とにかく、漬けすぎた白菜の消費にもってこいではないか。ということで、正月を過ぎても白菜には手をつけず、酸っぱくなるのを待ちわびていた。
満を持して、酸菜白肉鍋にとりかかる。
五郎さんが訪れた店、長白小館のメニューによると、鍋底(スープベース)は白菜、豚肉、凍り豆腐、カニ、椎茸、かつお節、乾燥海老etcだ。具は牛、豚、羊と選べ、さらに野菜と春雨がつくセットだそう。
かつお節が入っているのが予想外だったが、今回はシンプルに昆布でいってみたいと思う。足すのはいくらでもあとからできるし、酸菜白肉鍋専門店「老舅的家郷味」のオーナー聶斌武(ニィェ ビンウー)氏も次のように話されている。
スープのだしは、豚骨、セロリ、ショウガ、タマネギの4種類を使っているが、酸菜白肉鍋のポイントはだしではなく、やはり酸菜そのものと念を押す。聶さんが自宅で作るときは、だしはとらずに、酸菜とほかの具材だけで食べるそうだ。
第38回 台湾・前篇|全国漬物探訪|東海漬物より
昆布出汁に細切りの白菜を加え、20分ほど煮立たせる。くたくたになった頃合いに他の具材を投入し、一煮立ちしたところで、豚バラをしゃぶしゃぶする。まずはそのまま食べる。うん、うまい。スープの塩気も酸味もいい塩梅だ。ただやはり、食べ続けるにはやや単調か。ソースも考えてみよう。
長白小館のオススメは、芝麻醤2、ニンニクソース1/2、韮菜花椒2/1という配合のシンプルなものだ。五郎さんセレクトは、ホットペッパー(辣椒醤)、醤油、豆腐乳、ニンニク、(おそらく)韮菜花椒、パクチー、砂糖、ネギ、最後にレモン汁と、ほぼ全部のせだ。
白菜の発酵具合によるが、レモンはいらんだろう・・・と思うがいかに。
「100回は通わないとソースの調合は極められん。オレはまだまだ白帯だ」という五郎の気持ちは痛いほどわかる。全部いれたくなるのが旅人の人情というものだ。
ということで、我々は胡麻油とパクチー、辣油を選択。

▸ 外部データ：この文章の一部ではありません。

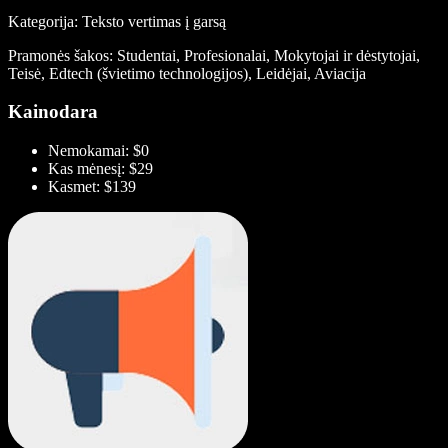
Kategorija: Teksto vertimas į garsą
Pramonės šakos: Studentai, Profesionalai, Mokytojai ir dėstytojai,
Teisė, Edtech (švietimo technologijos), Leidėjai, Aviacija
Kainodara
Nemokamai: $0
Kas mėnesį: $29
Kasmet: $139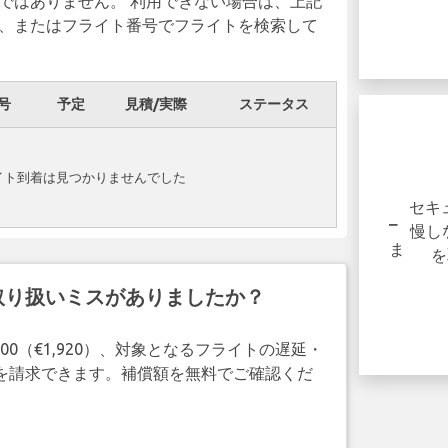
ではありません。 利用できない場合は、上記
、またはフライト番号でフライトを検索して
号
予定
見積/実際
ステータス
フライトが遅れたりキ
ャンセルされたりしま
フライト到着は見つかりませんでした
したか？
セキュ
パーティーでは、1人あたり最大600ユー
慢しな
ロの補償を受ける資格がある場合がありま
を取
す。.
取り扱いミスがありましたか？
今すぐ請求してください！
00（€1,920）、対象となるフライトの遅延・
補償を請求できます。補償額を無料でご確認くだ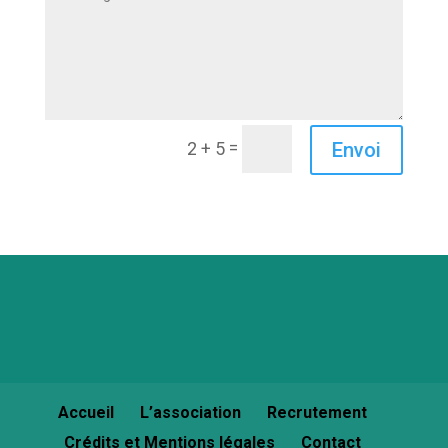
=
Envoi
2 + 5
Accueil
L’association
Recrutement
Crédits et Mentions légales
Contact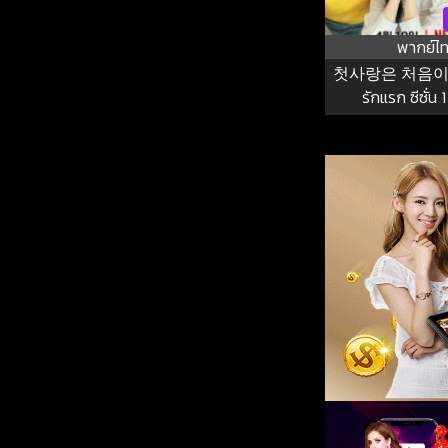
พากย์ไ
첫사랑은 처음이라서
รักแรก ซีซั่น 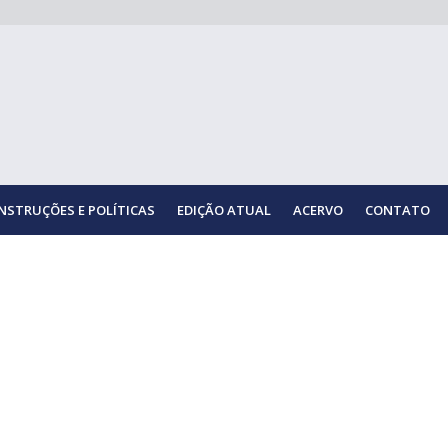
INSTRUÇÕES E POLÍTICAS
EDIÇÃO ATUAL
ACERVO
CONTATO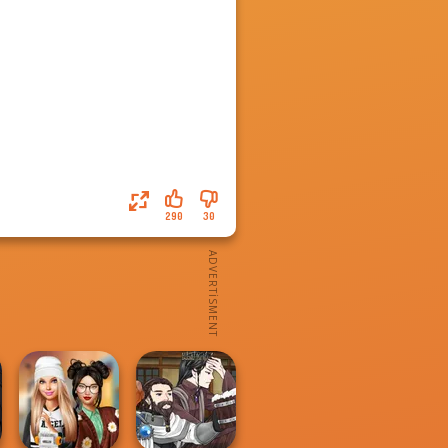
290
30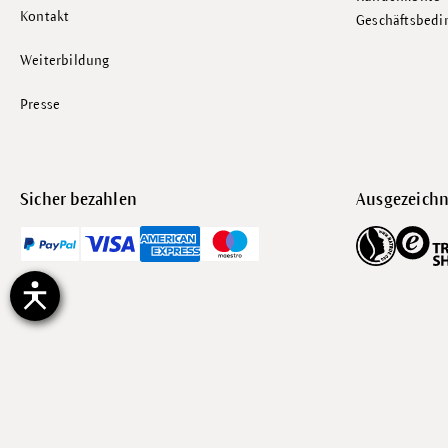
Kontakt
Geschäftsbed
Weiterbildung
Presse
Sicher bezahlen
Ausgezeichn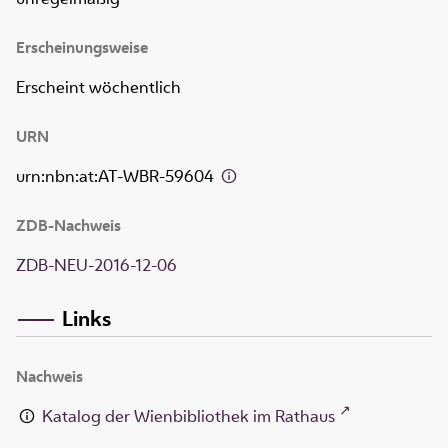
Erscheinungsweise
Erscheint wöchentlich
URN
urn:nbn:at:AT-WBR-59604
ZDB-Nachweis
ZDB-NEU-2016-12-06
Links
Nachweis
Katalog der Wienbibliothek im Rathaus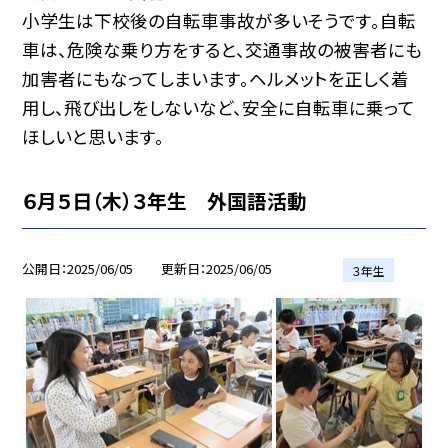
小学生は下校後の自転車事故が多いそうです。自転
車は、危険な乗り方をすると、交通事故の被害者にも
加害者にもなってしまいます。ヘルメットを正しく着
用し、飛び出しをしないなど、安全に自転車に乗って
ほしいと思います。
６月５日（木）３年生 外国語活動
公開日
2025/06/05
更新日
2025/06/05
３年生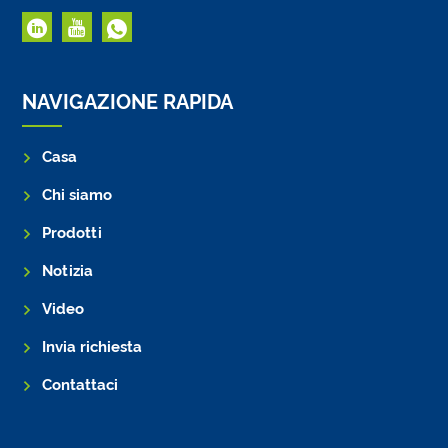
NAVIGAZIONE RAPIDA
Casa
Chi siamo
Prodotti
Notizia
Video
Invia richiesta
Contattaci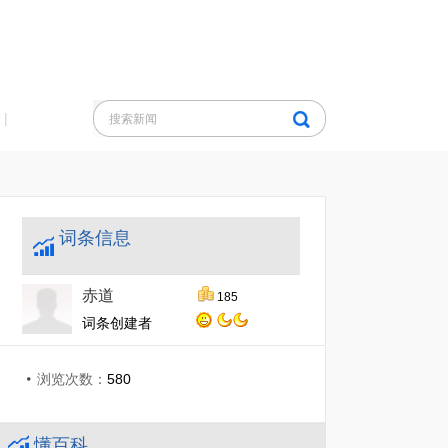
|
词条信息
赤道
185
词条创建者
浏览次数：
580
懂百科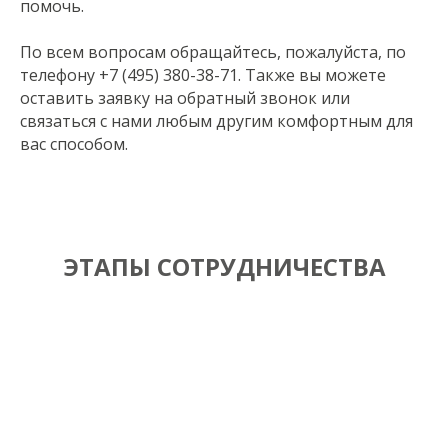
помочь.
По всем вопросам обращайтесь, пожалуйста, по
телефону +7 (495) 380-38-71. Также вы можете
оставить заявку на обратный звонок или
связаться с нами любым другим комфортным для
вас способом.
ЭТАПЫ СОТРУДНИЧЕСТВА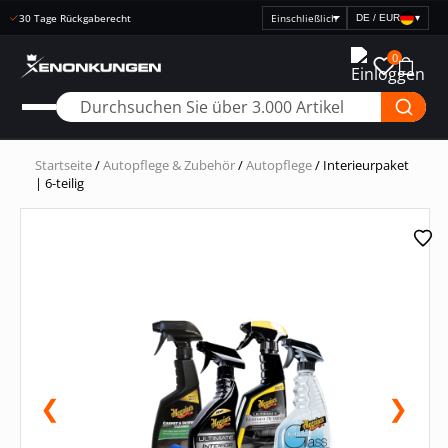
30 Tage Rückgaberecht
DE / EUR
▾
Preisanzeige
auswählen
0
Startseite
/
Autopflege & Zubehör
/
Autopflege
/ Interieurpaket
| 6-teilig
❮
❯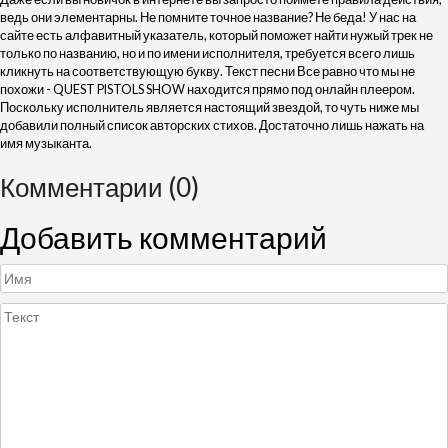
ведь они элементарны. Не помните точное название? Не беда! У нас на
сайте есть алфавитный указатель, который поможет найти нужый трек не
только по названию, но и по имени исполнителя, требуется всего лишь
кликнуть на соответствующую букву. Текст песни Все равно что мы не
похожи - QUEST PISTOLS SHOW находится прямо под онлайн плеером.
Поскольку исполнитель является настоящий звездой, то чуть ниже мы
добавили полный список авторских стихов. Достаточно лишь нажать на
имя музыканта.
Комментарии (0)
Добавить комментарий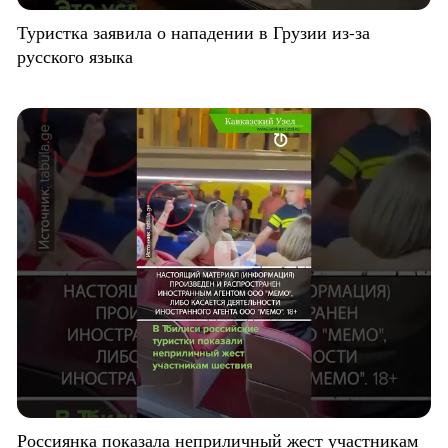
Туристка заявила о нападении в Грузии из-за
русского языка
Россиянка показала неприличный жест участникам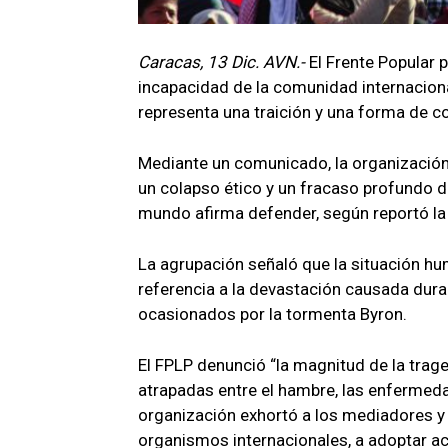
Caracas, 13 Dic. AVN.-
El Frente Popular 
incapacidad de la comunidad internaciona
representa una traición y una forma de c
Mediante un comunicado, la organización 
un colapso ético y un fracaso profundo d
mundo afirma defender, según reportó la
La agrupación señaló que la situación hu
referencia a la devastación causada duran
ocasionados por la tormenta Byron.
El FPLP denunció “la magnitud de la trag
atrapadas entre el hambre, las enfermeda
organización exhortó a los mediadores y a
organismos internacionales, a adoptar acc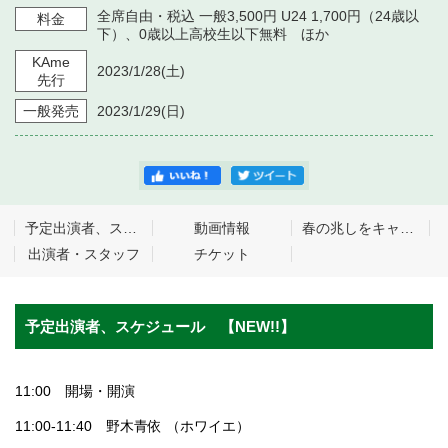
全席自由・税込 一般3,500円 U24 1,700円（24歳以
料金
下）、0歳以上高校生以下無料 ほか
KAme
2023/1/28
(土)
先行
一般発売
2023/1/29
(日)
予定出演者、スケジュール 【NEW!!】
動画情報
春の兆しをキャッチして 隣りの宇宙でピクニック
出演者・スタッフ
チケット
予定出演者、スケジュール 【NEW!!】
11:00 開場・開演
11:00-11:40 野木青依 （ホワイエ）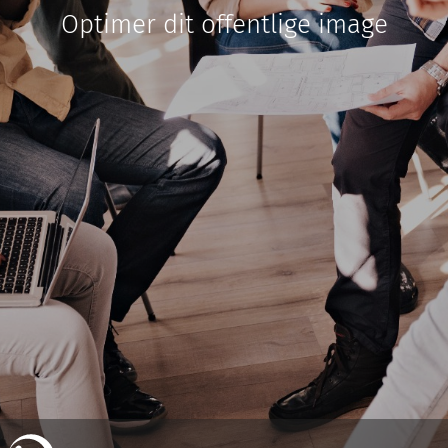
Optimer dit offentlige image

というのも胡麻ペーストを先日の火鍋で食い尽くしてしまったからだ。
牛、豚、ラムを一通り喰った五郎さんが「この鍋は豚肉に尽きる」とつぶやいた理由がわかった。白菜の漬け物の酸味が豚バラの脂身を包み込み、肉がさっぱり無限系の食べ物に昇華している。これが宇宙ってやつか。部位にもよるかもしれないが、赤身の強いラムだと白菜に負けそうだし、牛だとスープが負けてしまいそうだ。ただソースに練り胡麻をいれたら、牛とラムが一気にのし上がってくるのでは・・・・・・。
こういう実験的な飯に手をだすとき、ついつい家人の様子をうかがってしまうのは悪いクセだとは思う。静かに様子をうかがっていたが、予想以上にがっついているではないか。「うまいな、これ」と五郎さんバリに箸を鍋に突っ込んでいる。これは冬の鍋の主席になりえるポテンシャル。
とはいえ、なにより喜ばしいのは、今後は心置きなく白菜ひと玉を漬けられることだろう。明日は八百屋。白菜ひと玉買ってこよう。